_About this exercise_
Pull every line from the records that has the word "документов" in it.

[Stored data entries]
────────────────────

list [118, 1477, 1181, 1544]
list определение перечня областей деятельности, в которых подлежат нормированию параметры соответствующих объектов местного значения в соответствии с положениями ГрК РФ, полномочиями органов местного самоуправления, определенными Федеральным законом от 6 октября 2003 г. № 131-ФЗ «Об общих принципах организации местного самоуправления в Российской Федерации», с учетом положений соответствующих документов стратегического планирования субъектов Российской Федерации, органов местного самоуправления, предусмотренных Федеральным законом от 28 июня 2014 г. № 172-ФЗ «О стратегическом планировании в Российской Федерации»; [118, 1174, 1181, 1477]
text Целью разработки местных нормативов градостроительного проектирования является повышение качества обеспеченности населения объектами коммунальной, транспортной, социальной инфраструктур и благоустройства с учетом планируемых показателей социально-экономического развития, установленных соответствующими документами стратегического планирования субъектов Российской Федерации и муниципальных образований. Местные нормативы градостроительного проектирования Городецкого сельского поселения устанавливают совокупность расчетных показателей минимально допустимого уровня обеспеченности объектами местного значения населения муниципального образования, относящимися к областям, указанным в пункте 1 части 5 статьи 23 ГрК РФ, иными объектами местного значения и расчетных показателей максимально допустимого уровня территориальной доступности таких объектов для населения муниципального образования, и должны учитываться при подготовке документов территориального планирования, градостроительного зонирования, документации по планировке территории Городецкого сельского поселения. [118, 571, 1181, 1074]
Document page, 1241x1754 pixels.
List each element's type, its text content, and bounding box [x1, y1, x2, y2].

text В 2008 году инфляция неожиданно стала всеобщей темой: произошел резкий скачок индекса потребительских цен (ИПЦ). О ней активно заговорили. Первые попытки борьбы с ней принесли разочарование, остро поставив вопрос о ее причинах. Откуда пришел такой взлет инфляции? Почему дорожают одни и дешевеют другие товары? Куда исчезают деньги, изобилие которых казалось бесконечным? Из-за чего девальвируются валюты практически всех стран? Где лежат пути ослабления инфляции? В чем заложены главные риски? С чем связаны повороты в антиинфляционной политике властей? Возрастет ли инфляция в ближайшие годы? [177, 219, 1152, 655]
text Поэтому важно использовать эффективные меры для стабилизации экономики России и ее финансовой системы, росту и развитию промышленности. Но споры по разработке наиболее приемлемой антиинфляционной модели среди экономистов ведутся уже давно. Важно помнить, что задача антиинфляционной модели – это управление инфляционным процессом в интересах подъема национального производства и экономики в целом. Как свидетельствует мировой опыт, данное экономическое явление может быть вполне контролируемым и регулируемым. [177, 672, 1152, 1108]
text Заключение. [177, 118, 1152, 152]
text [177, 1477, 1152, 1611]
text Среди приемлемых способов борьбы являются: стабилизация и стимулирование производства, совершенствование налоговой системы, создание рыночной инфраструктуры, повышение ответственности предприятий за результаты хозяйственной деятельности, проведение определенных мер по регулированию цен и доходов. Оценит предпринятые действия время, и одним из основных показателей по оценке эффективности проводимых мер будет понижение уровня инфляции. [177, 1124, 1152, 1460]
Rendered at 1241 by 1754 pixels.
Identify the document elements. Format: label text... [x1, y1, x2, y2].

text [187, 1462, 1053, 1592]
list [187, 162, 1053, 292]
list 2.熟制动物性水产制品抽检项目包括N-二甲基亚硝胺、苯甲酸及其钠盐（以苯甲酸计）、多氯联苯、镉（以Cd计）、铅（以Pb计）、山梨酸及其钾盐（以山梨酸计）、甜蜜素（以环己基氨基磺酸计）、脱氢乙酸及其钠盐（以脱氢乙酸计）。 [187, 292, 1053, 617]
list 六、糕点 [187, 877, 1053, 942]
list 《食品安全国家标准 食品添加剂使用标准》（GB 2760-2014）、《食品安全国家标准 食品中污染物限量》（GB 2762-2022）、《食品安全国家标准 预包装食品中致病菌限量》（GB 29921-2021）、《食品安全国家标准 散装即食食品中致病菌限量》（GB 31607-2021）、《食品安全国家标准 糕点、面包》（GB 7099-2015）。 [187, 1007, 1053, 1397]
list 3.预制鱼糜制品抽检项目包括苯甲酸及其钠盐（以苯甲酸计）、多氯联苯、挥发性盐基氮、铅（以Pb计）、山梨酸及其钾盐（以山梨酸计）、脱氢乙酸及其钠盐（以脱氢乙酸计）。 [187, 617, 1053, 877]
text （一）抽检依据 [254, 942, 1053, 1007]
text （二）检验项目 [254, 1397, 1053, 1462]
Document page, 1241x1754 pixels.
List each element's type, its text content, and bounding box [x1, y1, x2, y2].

────────────────────

_Completed task_
list определение перечня областей деятельности, в которых подлежат нормированию параметры соответствующих объектов местного значения в соответствии с положениями ГрК РФ, полномочиями органов местного самоуправления, определенными Федеральным законом от 6 октября 2003 г. № 131-ФЗ «Об общих принципах организации местного самоуправления в Российской Федерации», с учетом положений соответствующих документов стратегического планирования субъектов Российской Федерации, органов местного самоуправления, предусмотренных Федеральным законом от 28 июня 2014 г. № 172-ФЗ «О стратегическом планировании в Российской Федерации»; [118, 1174, 1181, 1477]
text Целью разработки местных нормативов градостроительного проектирования является повышение качества обеспеченности населения объектами коммунальной, транспортной, социальной инфраструктур и благоустройства с учетом планируемых показателей социально-экономического развития, установленных соответствующими документами стратегического планирования субъектов Российской Федерации и муниципальных образований. Местные нормативы градостроительного проектирования Городецкого сельского поселения устанавливают совокупность расчетных показателей минимально допустимого уровня обеспеченности объектами местного значения населения муниципального образования, относящимися к областям, указанным в пункте 1 части 5 статьи 23 ГрК РФ, иными объектами местного значения и расчетных показателей максимально допустимого уровня территориальной доступности таких объектов для населения муниципального образования, и должны учитываться при подготовке документов территориального планирования, градостроительного зонирования, документации по планировке территории Городецкого сельского поселения. [118, 571, 1181, 1074]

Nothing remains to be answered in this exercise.